The Institute of Corporate Responsibility and Sustainability (ICRS) is a professional body dedicated to supporting Corporate Responsibility and Sustainability practitioners. It is the successor to the Corporate Responsibility Group.

ICRS was launched on 9 July 2014 at Guildhall in London, with speeches by the Lord Mayor of London, Fiona Woolf; the Minister for Civil Society, Hon. Nick Hurd MP; and the Chief Executive of Business in the Community.

The City of London Corporation is the "lead supporter" of ICRS. Other founding supporters include global firms such as Alliance Boots, Herbert Smith Freehills, Hogan Lovells, IBM, Linklaters, Marks & Spencer, Pearson, Santander, Tata Consultancy Services, Thomson Reuters and Zurich Insurance Group.

== Membership ==
Membership to ICRS is available to all Corporate Responsibility and Sustainability practitioners at all stages in their career. Eligibility for Associate, Member and Fellow level membership is assessed against the elements of the institute's competency framework, by an ICRS Member. Affiliate membership is not assessed.

Membership benefits include:
- formal recognition as an Associate/Member/Fellow of the Institute
- continuing professional development
- access to webinars and events
- access to online resources, including those from Ashridge Business School
- mentoring opportunities

Associates, Members and Fellows are required to undertake continuing professional development (CPD).

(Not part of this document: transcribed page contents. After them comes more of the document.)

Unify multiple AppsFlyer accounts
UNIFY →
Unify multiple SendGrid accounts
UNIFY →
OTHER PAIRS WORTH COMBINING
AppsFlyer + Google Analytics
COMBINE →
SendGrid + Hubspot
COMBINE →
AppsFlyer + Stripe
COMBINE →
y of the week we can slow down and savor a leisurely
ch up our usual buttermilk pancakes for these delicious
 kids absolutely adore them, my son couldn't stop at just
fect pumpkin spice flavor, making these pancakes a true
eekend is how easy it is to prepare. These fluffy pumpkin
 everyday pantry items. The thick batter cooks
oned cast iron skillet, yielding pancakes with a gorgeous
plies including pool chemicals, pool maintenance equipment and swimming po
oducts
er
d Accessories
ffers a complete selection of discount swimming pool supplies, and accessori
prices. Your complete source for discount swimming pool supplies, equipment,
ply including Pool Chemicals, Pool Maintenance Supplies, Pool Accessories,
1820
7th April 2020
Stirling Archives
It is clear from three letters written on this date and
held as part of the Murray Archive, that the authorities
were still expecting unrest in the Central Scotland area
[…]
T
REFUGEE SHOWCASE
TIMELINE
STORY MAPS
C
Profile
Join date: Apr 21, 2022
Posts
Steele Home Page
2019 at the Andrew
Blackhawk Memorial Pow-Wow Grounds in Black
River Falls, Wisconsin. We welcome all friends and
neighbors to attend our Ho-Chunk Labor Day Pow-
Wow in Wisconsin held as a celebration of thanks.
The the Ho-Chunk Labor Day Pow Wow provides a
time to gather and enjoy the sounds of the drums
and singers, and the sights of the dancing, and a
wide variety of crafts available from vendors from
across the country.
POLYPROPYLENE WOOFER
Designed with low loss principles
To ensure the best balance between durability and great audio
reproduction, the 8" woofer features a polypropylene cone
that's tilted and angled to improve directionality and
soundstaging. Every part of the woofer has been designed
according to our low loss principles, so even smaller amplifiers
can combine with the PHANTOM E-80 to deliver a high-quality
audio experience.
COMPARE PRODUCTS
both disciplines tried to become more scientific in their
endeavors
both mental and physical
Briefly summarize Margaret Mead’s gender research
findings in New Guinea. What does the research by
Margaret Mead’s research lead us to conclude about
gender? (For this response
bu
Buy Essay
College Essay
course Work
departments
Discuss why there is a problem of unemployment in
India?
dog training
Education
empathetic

=== Post-nominal letter entitlement ===
The use of post-nominal letters are permitted for the following membership levels:
- Associate: AICRS
- Member: MICRS
- Fellow: FICRS

== Vision, mission, role ==

- Vision: A world where all businesses act responsibly and sustainably to have a positive impact on society and safeguard the future of our planet.
- Mission: To be the leading organisation for corporate responsibility and sustainability practitioners by supporting them to be brilliant in their work.
- Role: To help CR and sustainability professionals to be brilliant in their work. ICRS does this by setting professional standards, recognising achievements, and providing or directing members towards practical support and advice.